Burma-Thai POW camp was not the only one which was suffering from this disease. Another infamous Japanese internment camp is Batu Lintang Camp in Kuching which had similar conditions.
After the camp was liberated on Aug 30, 1945, a female civilian internee who was also a nurse named Hilda Bates went to visit the sick POWs.
She recounted, “I was horrified to see the condition of some of the men. I was pretty well hardened to sickness, dirt and disease, but never had I seen anything like this in all my years of nursing. Pictures of hospital during the Crimean War showed terrible conditions, but even those could not compare with the dreadful sights I met on this visit. Shells of men lay on the floor sunken-eyed and helpless; some were swollen with hunger, oedema and beriberi, others in the last stages of dysentery, lay unconscious and dying.”
Meanwhile in Indonesia, it was reported the disease affected nearly one hundred percent of Bataan POWs. It was considered as the most ubiquitous disease among the POWs.
Experiments on POWs to cure beriberi
A Japanese doctor army named Masao Mizuno described experiments he conducted in a report he submitted in October 1943.
He wrote in the report, “In South Sea operations, such conditions as the lack of materials, the difficulty in sending war materials, the heat and moisture, increase the occurrence of beriberi patients. For this reasons, attention must be given to the use of local products. Favourable results in the prevention of beriberi have been noticed by the usage of coconut milk, coconut meat and the yeast from corn.”
Mizuno continued to describe an experimental treatment he did on 16 POWs who were suffering from beriberi in an unknown location.
He gave them hypodermic injections of 30ml of sterilized coconut milk. (Yes, you read that right – sterilized coconut milk.)

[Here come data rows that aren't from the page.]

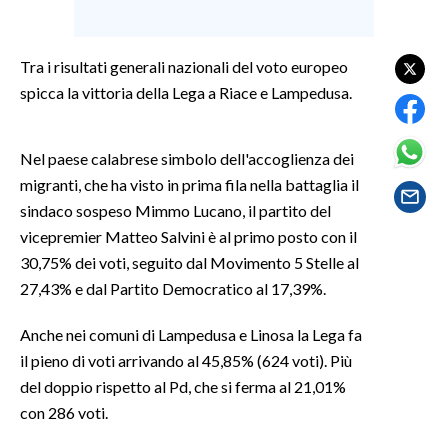
SPETTACOLI
Tra i risultati generali nazionali del voto europeo
spicca la vittoria della Lega a Riace e Lampedusa.
GOSSIP
SALUTE
Nel paese calabrese simbolo dell'accoglienza dei
migranti, che ha visto in prima fila nella battaglia il
SARDEGNA TURISMO
sindaco sospeso Mimmo Lucano, il partito del
vicepremier Matteo Salvini è al primo posto con il
SARDI NEL MONDO
30,75% dei voti, seguito dal Movimento 5 Stelle al
NOTIZIE
27,43% e dal Partito Democratico al 17,39%.
EVENTI
Anche nei comuni di Lampedusa e Linosa la Lega fa
#CARAUNIONE
il pieno di voti arrivando al 45,85% (624 voti). Più
del doppio rispetto al Pd, che si ferma al 21,01%
3 MINUTI CON
con 286 voti.
INSULARITÀ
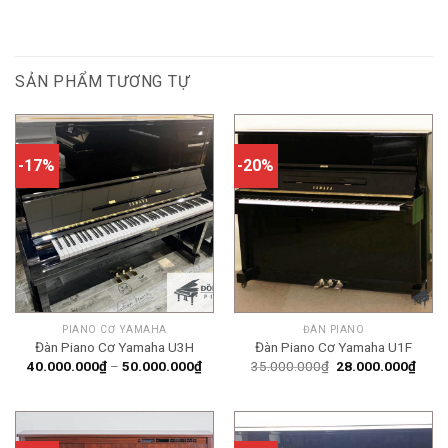
SẢN PHẨM TƯƠNG TỰ
-17%
-20%
PIANO CƠ YAMAHA
ĐÀN PIANO
Đàn Piano Cơ Yamaha U3H
Đàn Piano Cơ Yamaha U1F
Khoảng
Giá
Giá
40.000.000
₫
–
50.000.000
₫
35.000.000
₫
28.000.000
₫
giá:
gốc
hiện
từ
là:
tại
40.000.000₫
35.000.000₫.
là:
đến
28.0
50.000.000₫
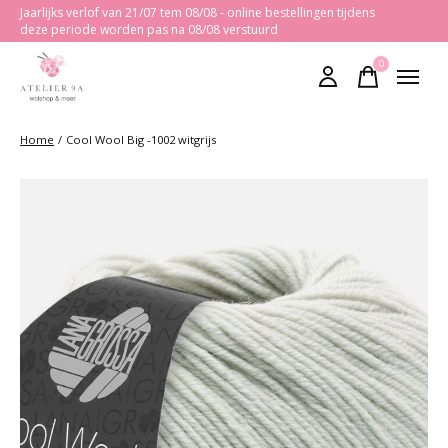
Jaarlijks verlof van 21/07 tem 08/08 - online bestellingen tijdens
deze periode worden pas na 08/08 verstuurd
0
items
Home
/
Cool Wool Big -1002 witgrijs
Slideshow Items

According to Mizuno, most patients felt a slight prickling pressure pain at the site of the first injection and one felt a slight headache.
Later, the condition of most patients improved with the second, third and fourth injections. They showed ‘satisfactory pulse, refreshing sensation and increased appetite.’

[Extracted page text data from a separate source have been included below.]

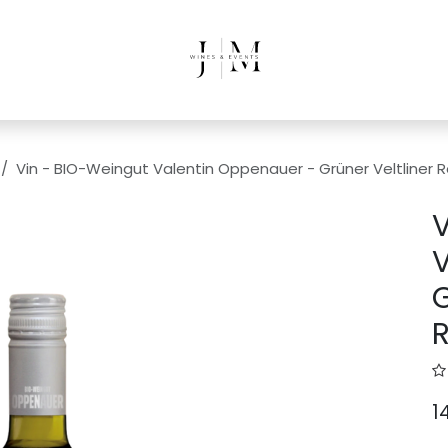
Vin - BIO-Weingut Valentin Oppenauer - Grüner Veltliner 
V
V
G
R
1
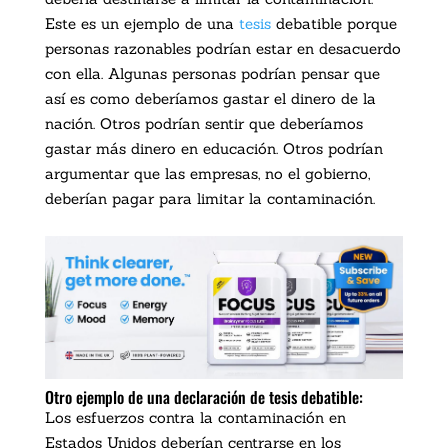
Este es un ejemplo de una
tesis
debatible porque
personas razonables podrían estar en desacuerdo
con ella. Algunas personas podrían pensar que
así es como deberíamos gastar el dinero de la
nación. Otros podrían sentir que deberíamos
gastar más dinero en educación. Otros podrían
argumentar que las empresas, no el gobierno,
deberían pagar para limitar la contaminación.
Otro ejemplo de una declaración de tesis debatible:
Los esfuerzos contra la contaminación en
Estados Unidos deberían centrarse en los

However, it is not known whether these experiments were continued or if the procedure was ever used as a treatment.
The death tolls caused by beriberi among Allied POWs remain unknown
Through survivors’ testimonies, we might know which perished Allied POWs had the disease but we will never if the disease was the leading cause of death.
Just like Dr Duncan had testified, these poor men had other diseases such as pellagra, malaria, dysentery on top of beriberi.
For the fortunate POWs who were freed after the war had ended, sickness including beriberi followed them into their liberation.
It was reported that some deaths due to wet beriberi did occur soon after their release but the number was small and did not continue.
One unusual case, however, did happened on a British POW who died of cardiac failure 31 years after his release.
As a POW, he suffered very severe beriberi. After autopsy, it was found that he had extensive myocardial fibrosis considered due to the effects of severe wet beriberi.
Unfortunately until today, it is difficult to know how many Allied POWs suffered or died due to beriberi during and after the war.